Could you please explain to me an efficient method of copying this data to our local database.
The local table can be created with the same schema as the remote one, if it makes things simpler. The remote table has 9 columns, none of which are identity columns. There are approximately 5400 rows in the remote table, and this number grows by about 200 a year. So not a quickly changing table.
Perhaps SqlBulkCopy; use SqlCommand.ExecuteReader to get the reader that you use in the call to SqlBulkCopy.WriteToServer. This is the same as bulk-insert, so very quick. It should look something like (untested);
using (SqlConnection connSource = new SqlConnection(csSource))
using (SqlCommand cmd = connSource.CreateCommand())
using (SqlBulkCopy bcp = new SqlBulkCopy(csDest))
{
bcp.DestinationTableName = "SomeTable";
cmd.CommandText = "myproc";
cmd.CommandType = CommandType.StoredProcedure;
connSource.Open();
using(SqlDataReader reader = cmd.ExecuteReader())
{
bcp.WriteToServer(reader);
}
}
Bulk Copy feature of ADO.NET might help you take a look at that :
MSDN - Multiple Bulk Copy Operations (ADO.NET)
An example article
I would first look at using SQL Server Intergration Services (SSIS, née Data Transfer Services (DTS)).
It is designed for moving/comparing/processing/transforming data between databases, and IIRC allows an arbitrary expression for the source. You would need it installed on your database (shouldn't be a problem, it is part of a default install).
Otherwise a code solution, given the data size (small), pull all the data from the remove system into an internal structure, and then look for rows which don't exist locally to insert.
You probably can't do this, but if you can't, DON'T do it with a program.
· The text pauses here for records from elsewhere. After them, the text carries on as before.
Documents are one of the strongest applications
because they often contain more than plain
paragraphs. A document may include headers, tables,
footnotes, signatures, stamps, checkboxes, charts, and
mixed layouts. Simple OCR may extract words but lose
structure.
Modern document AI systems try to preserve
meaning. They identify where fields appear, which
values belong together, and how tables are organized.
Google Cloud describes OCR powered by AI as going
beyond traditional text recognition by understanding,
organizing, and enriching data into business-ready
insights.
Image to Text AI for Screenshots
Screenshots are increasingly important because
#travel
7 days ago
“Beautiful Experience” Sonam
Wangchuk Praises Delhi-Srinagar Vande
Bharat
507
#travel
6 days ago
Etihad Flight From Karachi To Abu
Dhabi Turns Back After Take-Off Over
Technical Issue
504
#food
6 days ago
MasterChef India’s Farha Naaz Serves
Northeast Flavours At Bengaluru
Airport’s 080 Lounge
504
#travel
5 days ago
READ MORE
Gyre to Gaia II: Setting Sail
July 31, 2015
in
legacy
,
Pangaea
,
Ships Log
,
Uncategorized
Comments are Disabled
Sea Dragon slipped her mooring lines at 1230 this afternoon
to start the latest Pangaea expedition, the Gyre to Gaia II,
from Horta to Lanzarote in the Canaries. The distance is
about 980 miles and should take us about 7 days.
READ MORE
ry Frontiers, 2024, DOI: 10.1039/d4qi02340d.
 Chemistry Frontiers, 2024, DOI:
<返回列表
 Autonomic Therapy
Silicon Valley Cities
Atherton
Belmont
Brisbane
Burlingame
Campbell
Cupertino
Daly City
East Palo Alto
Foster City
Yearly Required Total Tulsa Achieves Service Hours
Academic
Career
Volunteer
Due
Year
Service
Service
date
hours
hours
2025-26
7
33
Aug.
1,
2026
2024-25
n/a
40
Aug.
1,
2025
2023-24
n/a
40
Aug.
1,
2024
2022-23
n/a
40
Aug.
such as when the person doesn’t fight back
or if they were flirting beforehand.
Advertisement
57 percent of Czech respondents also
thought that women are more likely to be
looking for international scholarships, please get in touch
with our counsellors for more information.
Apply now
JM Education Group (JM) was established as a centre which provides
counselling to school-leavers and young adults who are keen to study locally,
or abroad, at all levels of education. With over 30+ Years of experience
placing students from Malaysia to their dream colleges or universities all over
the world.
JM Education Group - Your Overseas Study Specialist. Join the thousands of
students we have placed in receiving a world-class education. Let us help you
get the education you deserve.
If you have any way of talking to someone who controls the source server, see if they will set up some sort of export of the data. If the data is as small as you say, then xml or csv output would be 100x better than writing something in c# (or any language).
So let's assume they can't export, still, avoid writing a program. You say you have more control over the destination. Can you set up an SSIS package, or setup a linked server? If so, you'll have a much easier time migrating the data.
If you set up at bare minimum the source as a linked server you could write a small t-sql batch to
TRUNCATE DestTable
INSERT INTO DestTable
SELECT SourceTable.Star FROM [SourceServer].[Schema].[Table]
wouldn't be as nice as SSIS (you have more visual of what's happening, but the t-sql above is pretty clear).
Since I would not take the programming route, the best solution I could give you would be, if you absolutely had to:
Use SqlClient namespace.
So, create 2 SqlConnections, 2 SqlCommands, and get the instance of the 1 SqlReader.
Iterate through the source reader, and execute the destination SqlCommand insert for each iteration with the.
It'll be ugly, but it'll work.
Doesn’t seem to be huge quantity of data you have to synchronize. Under conditions you described (only SP to access the remote DB and no way to get anything else), you can go for Marc Gravell’s solution.
In the case the data can only grow and existing data can not be changed you can compare the record count on remote and internal DB in order to optimize operation; if no change in remote DB no need to copy.